SELECTED PASSAGE ::
I reflected on this a bit more. I'd cede to the player in so much as I could but there's a point where it would just lead to the breakdown you mentioned. I was thinking of a player where I know we're mostly on the same page. There are people you play with where both ceding or not is going to ruin the game either way.
 

The-Magic-Sword

Small Ball Archmage
I do want to key in and say, yeah, even in OC the player isn't always the winner-- sometimes the GM's own OC feelings towards the World, or an NPC, even a player created one can win out.
 

S'mon

Legend
Yeah it's an issue of shared artistic goals, whether we're on the some page.

I doubt the player is trying to subvert the wife or retroactively change her personality, that's just how you see it, not how it is. Which is a problem with all art and shared artistic vision. People are going to have different views on things and if those views aren't compatible then there's no point in playing together.

REQUIREMENT 1 ::
From the forum thread, list each username shown above a reply and the title that appears under it.
REQUIREMENT 2 ::
Condense the forum thread paragraph beginning "I doubt the player is trying" into two sentences that keep its main points.
REQUIREMENT 3 ::
Carry on the forum thread about players and GMs from the point where it stops.

EXCERPTED RECORDS ::
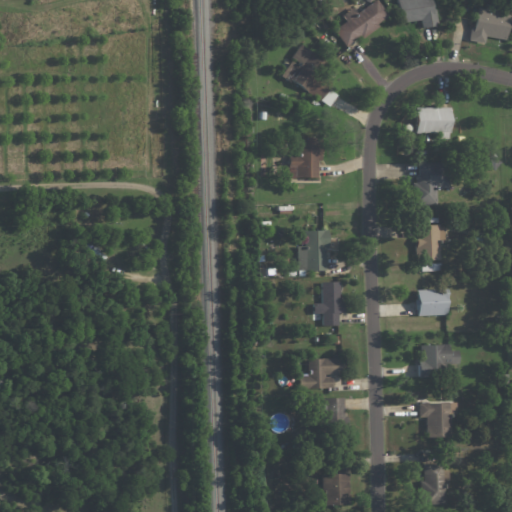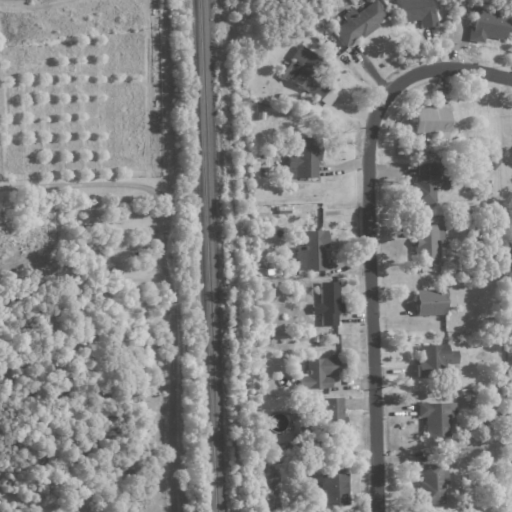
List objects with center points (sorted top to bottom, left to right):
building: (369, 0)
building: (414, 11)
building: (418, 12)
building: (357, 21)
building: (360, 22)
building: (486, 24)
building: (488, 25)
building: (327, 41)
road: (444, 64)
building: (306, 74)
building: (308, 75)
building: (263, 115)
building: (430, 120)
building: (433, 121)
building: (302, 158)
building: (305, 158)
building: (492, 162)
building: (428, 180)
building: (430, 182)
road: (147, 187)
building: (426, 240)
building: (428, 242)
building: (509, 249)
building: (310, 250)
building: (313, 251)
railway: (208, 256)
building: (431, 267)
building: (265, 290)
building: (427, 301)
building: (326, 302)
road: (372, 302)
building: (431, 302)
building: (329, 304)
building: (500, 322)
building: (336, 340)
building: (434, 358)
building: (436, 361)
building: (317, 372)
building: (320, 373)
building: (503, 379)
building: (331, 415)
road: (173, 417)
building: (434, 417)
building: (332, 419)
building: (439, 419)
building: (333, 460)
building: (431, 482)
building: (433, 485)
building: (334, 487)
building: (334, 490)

...

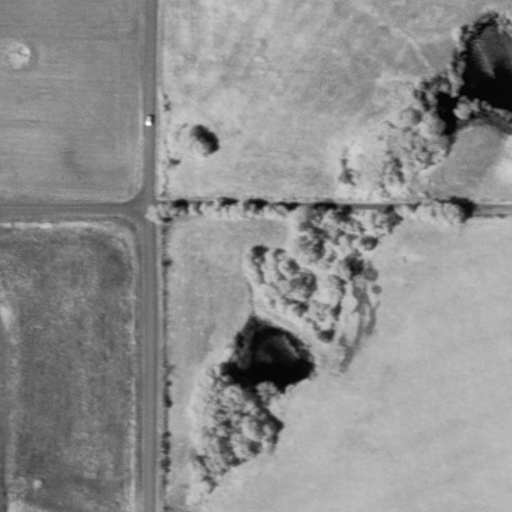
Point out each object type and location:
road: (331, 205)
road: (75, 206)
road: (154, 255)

==

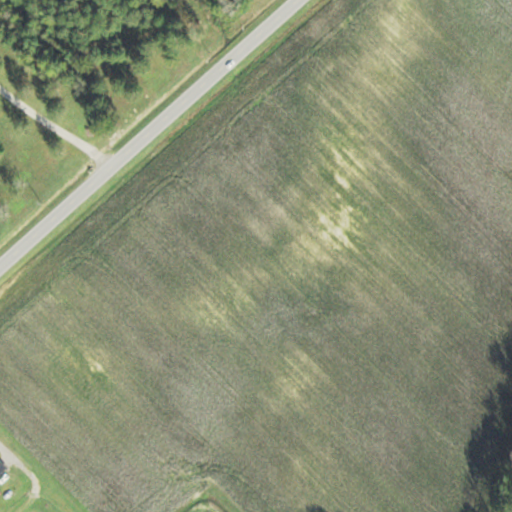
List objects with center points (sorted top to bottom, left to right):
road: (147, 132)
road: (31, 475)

TASK RESPONSE 1 ::
- The-Magic-Sword: Small Ball Archmage
- S'mon: Legend

TASK RESPONSE 2 ::
The player is probably not trying to subvert the wife or retroactively change her personality; that is only how it is seen, not how it is. This is a problem with all art and shared artistic vision: people hold different views, and if those views aren't compatible there's no point in playing together.

TASK RESPONSE 3 ::
If I was in the same position I might just ask 'So your wife is a strong willed woman and it seems like you're treating her as a servant, what do you think?'


The response might be 'Yeah you're kind of right.' Or maybe they try and correct you 'my conception of her character was that she has the same values as me, so it's not as if I'm controlling her as such.' Or maybe they just don't see what they're doing as controlling and this would raise some red flags to me about whether we're on the same page and compatible.


It's why the Bugbears and the wife are the same. You hit the nail on the head in the post where you say...


"OC oriented players often hate the idea that the GM has sole authority over the world beyond the PC, and they often hate the idea that the player/PC can make a "wrong" moral choice"


The player treats the wife in a certain way and hates the idea that they can make a wrong moral choice. They expect their actions to produce results in line with what they expect. Being on the same page as to what those results are is the very core of OC play.


Or if moral choice is too restrictive then...




@The-Magic-Sword gets at the core issue.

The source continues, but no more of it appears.